Local individuals and organizations that monitor and analyze the health of the office furniture industry don’t seem to be in complete agreement at the start of November, but it sounds like there is some distinct improvement in the industry.
The 26th edition of the quarterly Michael A. Dunlap & Associates Office Furniture Industry Trends survey, just completed in October, indicates that the industry’s executives are feeling much more confidence now than in April 2009.
The Overall Survey Index of 56.65 as of October is the highest since the declines after the July 2007 Overall Index of 58.49.
“I’m very pleased in the results this quarter,” said Dunlap, whose business consulting service is based in Holland. “The improvements are almost across the board for office furniture manufacturers and suppliers. I am not surprised at the significant increases in Gross Shipments and Order Backlog, and I am delighted to see the increase in the personal outlook.”
“It appears that the supplier community is almost as optimistic as the OFMs,” he added.
Tom Reardon, executive director of BIFMA, the U.S. office furniture industry’s trade association, said their shipment volume in the first quarter of this year was 11 percent below that of the same quarter in 2009. The second quarter, however, grew by 3.5 percent, compared to 2Q 2009.
“The third quarter was up almost 12 percent” over the same period last year, said Reardon. “Very encouraging, as we’ve gone through the year, to see the shipment numbers improve as they have.”

> _DATA_:
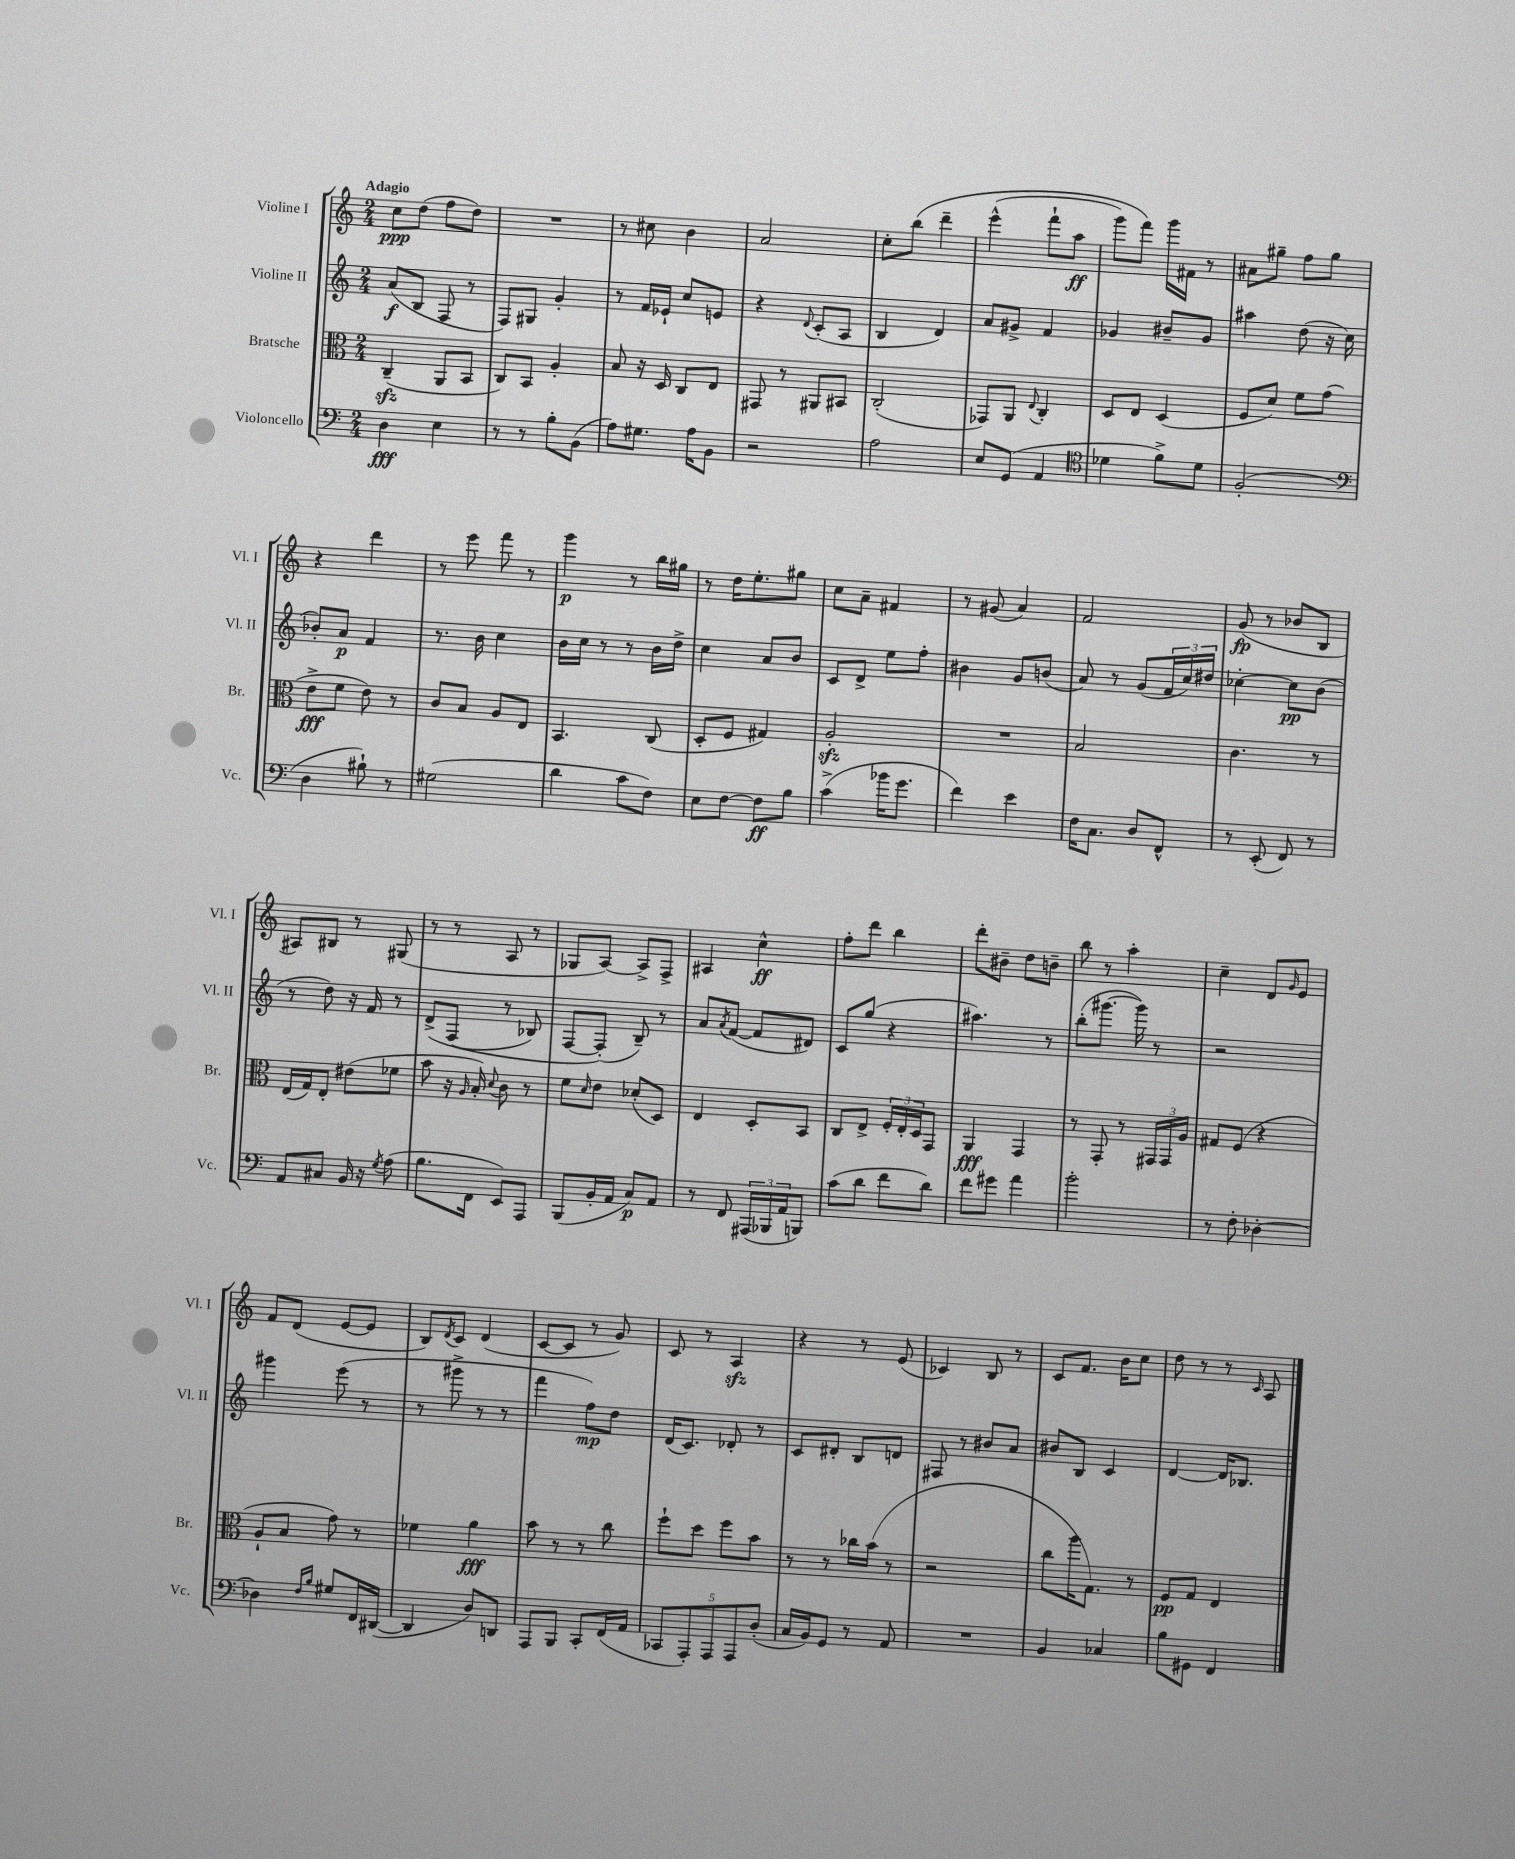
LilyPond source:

> _OBJECTIVE_:
Answer these about the article on the office furniture industry:
(a) What was the Overall Survey Index as of October?
(b) Where is Dunlap's business consulting service based?
(c) How did BIFMA's first-quarter shipment volume this year compare with the same quarter in 2009?
The data here has no connection to the article on the office furniture industry.

> _REPLY_:
(a) 56.65
(b) Holland
(c) It was 11 percent lower.